邀請函上說,金源商會在蘇先生的運籌帷幄之下,已經與西域的大宛國建立了初步聯系。
大宛國,盛産汗血寶馬,美玉,和一種名爲“苜蓿”的神奇牧草。
這其中蘊含着難以想象的巨大商機。
因此,蘇先生和長公子決定,立刻組建一支,規模空前的商隊,前往大宛。
爲了體現“與衆人共富貴”的原則,特意召開此次大會,共同商議,此次大宛之行的股份分配和人員安排。
這個消息,就像一塊巨石,投入了平靜的湖面,激起了千層巨浪。
大宛國!
汗血寶馬!
那可是比黃金,還要珍貴的東西!
所有商人,在看到這份邀請函後,眼睛都紅了。
他們知道這将是一次,比之前任何一次貿易利潤都要豐厚百倍的,天賜良機!
尤其是魏庸等人。
他們更是興奮得幾乎要跳起來。
“天助我也!真是天助我也!”魏庸拿着邀請函手都在發抖,“蘇齊啊蘇齊,你千算萬算也算不到,自己這是在爲我們做嫁衣!”
“老大,我們這次一定要多争取一些股份!”
“沒錯!我們關中商盟人多勢衆,财力雄厚!這次的商隊,至少要由我們來主導!”
“隻要我們拿下了大宛之行的主導權,那整個金源商會就将徹底,成爲我們的囊中之物!”
他們已經開始幻想,自己成爲第二個呂不韋,權傾朝野,富可敵國的美夢了。
會議的地點,定在了朔方城外金源商會的總部大營。
時間,是三日後的正午。
這一天,天高雲淡,惠風和暢。
金源商會的總部大營,張燈結彩,戒備森嚴。
一輛輛華麗的馬車,從朔方城的各個方向向着這裏彙集。
魏庸和他的十幾個核心盟友,共乘一輛特制的,足以容納二十人的巨大馬車,一路談笑風生,意氣風發地來到了大營門口。

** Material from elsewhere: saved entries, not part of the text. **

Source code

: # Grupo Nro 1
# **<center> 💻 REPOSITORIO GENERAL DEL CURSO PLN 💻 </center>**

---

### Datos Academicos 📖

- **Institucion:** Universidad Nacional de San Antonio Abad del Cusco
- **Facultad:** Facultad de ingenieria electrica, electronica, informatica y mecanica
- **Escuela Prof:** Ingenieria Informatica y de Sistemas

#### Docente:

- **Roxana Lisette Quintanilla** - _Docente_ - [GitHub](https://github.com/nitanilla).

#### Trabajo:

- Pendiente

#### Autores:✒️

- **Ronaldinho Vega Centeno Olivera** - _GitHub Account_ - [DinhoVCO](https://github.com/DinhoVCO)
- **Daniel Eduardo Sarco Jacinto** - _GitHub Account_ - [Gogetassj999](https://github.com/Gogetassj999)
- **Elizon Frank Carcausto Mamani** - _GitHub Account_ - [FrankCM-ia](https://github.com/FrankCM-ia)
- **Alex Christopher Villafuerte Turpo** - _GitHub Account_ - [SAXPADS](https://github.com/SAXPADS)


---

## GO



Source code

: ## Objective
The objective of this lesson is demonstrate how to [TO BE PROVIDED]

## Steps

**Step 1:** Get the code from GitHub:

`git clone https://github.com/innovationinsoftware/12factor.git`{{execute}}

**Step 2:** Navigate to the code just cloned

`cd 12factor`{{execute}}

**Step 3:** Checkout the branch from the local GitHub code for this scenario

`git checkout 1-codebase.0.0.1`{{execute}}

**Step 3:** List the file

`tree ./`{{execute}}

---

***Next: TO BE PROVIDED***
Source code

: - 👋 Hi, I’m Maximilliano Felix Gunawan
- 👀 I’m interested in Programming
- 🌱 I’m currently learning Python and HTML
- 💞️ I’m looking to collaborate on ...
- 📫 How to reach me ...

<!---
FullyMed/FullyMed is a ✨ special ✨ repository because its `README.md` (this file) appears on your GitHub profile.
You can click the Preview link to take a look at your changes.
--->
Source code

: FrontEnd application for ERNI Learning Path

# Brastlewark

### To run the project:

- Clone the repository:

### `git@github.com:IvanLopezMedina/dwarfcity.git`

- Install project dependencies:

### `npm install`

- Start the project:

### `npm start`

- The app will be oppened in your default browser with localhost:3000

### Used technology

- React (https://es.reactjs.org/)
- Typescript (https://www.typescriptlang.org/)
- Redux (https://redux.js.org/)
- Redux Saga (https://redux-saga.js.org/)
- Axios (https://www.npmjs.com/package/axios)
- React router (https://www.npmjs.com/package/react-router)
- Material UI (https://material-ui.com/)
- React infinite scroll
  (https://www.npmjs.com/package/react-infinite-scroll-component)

他們整理了一下衣冠,臉上帶着自信而又矜持的笑容,在侍者的引領下,走進了那座專門用來議事的,巨大無比的中央大帳。
他們以爲,等待他們的将是一場唇槍舌劍的商業談判。
他們以爲,自己将是這場談判的最後赢家。
然而,當他們走進大帳看清裏面的景象時。
所有人的笑容,都僵在了臉上。
大帳之内,空空蕩蕩。
沒有長桌,沒有酒宴,更沒有蘇齊和扶蘇的身影。
隻有數百名身穿黑色重甲,手持長戟殺氣騰騰的士兵,分列兩旁如同雕塑一般,紋絲不動。
而在大帳的正中央,一個身形魁梧如山,面容冷峻如鐵的男人,正緩緩地轉過身來。
是蒙恬!
但那股從屍山血海中,磨砺出來的鐵血殺氣,卻比任何時候都要濃烈!
“諸位,久等了。”
蒙恬看着眼前這十幾個,臉色煞白的商人,嘴角咧開一個森然的笑容。
“轟隆!”
中央大帳的巨大帳門,在他們身後重重地合上了。
陽光,被徹底隔絕。
整個大帳瞬間陷入了一片令人窒息的黑暗之中。
黑暗,隻持續了短短一瞬。
下一秒,大帳四周的火把,被齊刷刷地點燃。
跳動的火焰,将一張張驚恐駭然的臉,照得慘白。
魏庸的心在這一刻沉到了谷底。
他終于意識到自己上當了。
這哪裏是什麽商議大會?
這分明就是一個精心布置的陷阱!
“蒙……蒙恬将軍……”魏庸的聲音,因爲恐懼而劇烈地顫抖着,“您……您這是何意?蘇先生和長公子呢?不是說,要開會嗎?”
他還在做着,最後的掙紮。
蒙恬沒有回答他,隻是從懷裏緩緩地掏出了一卷竹簡。
他展開竹簡,一字一頓地念道:
“關中商盟,首領魏庸。暗中勾結商會成員,共計三十七人。走私禁運物資,資助叛逆。并策劃嫁禍運籌部管事杜老四,意圖竊取商會大權,動搖北疆國本。”
“其罪,當誅!”
蒙恬的每一個字,都像是一記重錘,狠狠地砸在魏庸等人的心上。
當最後一個“誅”字落下時。
“噗通!”
“噗通!”
十幾名商人,全都癱軟在地,屎尿齊流,腥臊之氣,瞬間彌漫了整個大帳。
“冤枉!冤枉啊!将軍!”
“我們沒有!這都是污蔑!是王平那個小人!是他污蔑我們的!”
“将軍饒命!我們對大秦,對長公子,忠心耿耿啊!”
他們哭喊着,磕頭如搗蒜,想要爲自己辯解。
然而,蒙恬的眼神,卻依舊冰冷如鐵。
他甚至懶得,再多看這些軟骨頭一眼。
就在這時,大帳的側門,被緩緩拉開。
蘇齊和扶蘇的身影,出現在了門口。
蘇齊的臉上,依舊挂着那副溫和的笑容,仿佛眼前這片狼藉,與他無關。
他緩緩地,走到癱在地上的魏庸面前,蹲下身,輕聲說道:
“魏掌櫃,你好像,很喜歡玩規則?”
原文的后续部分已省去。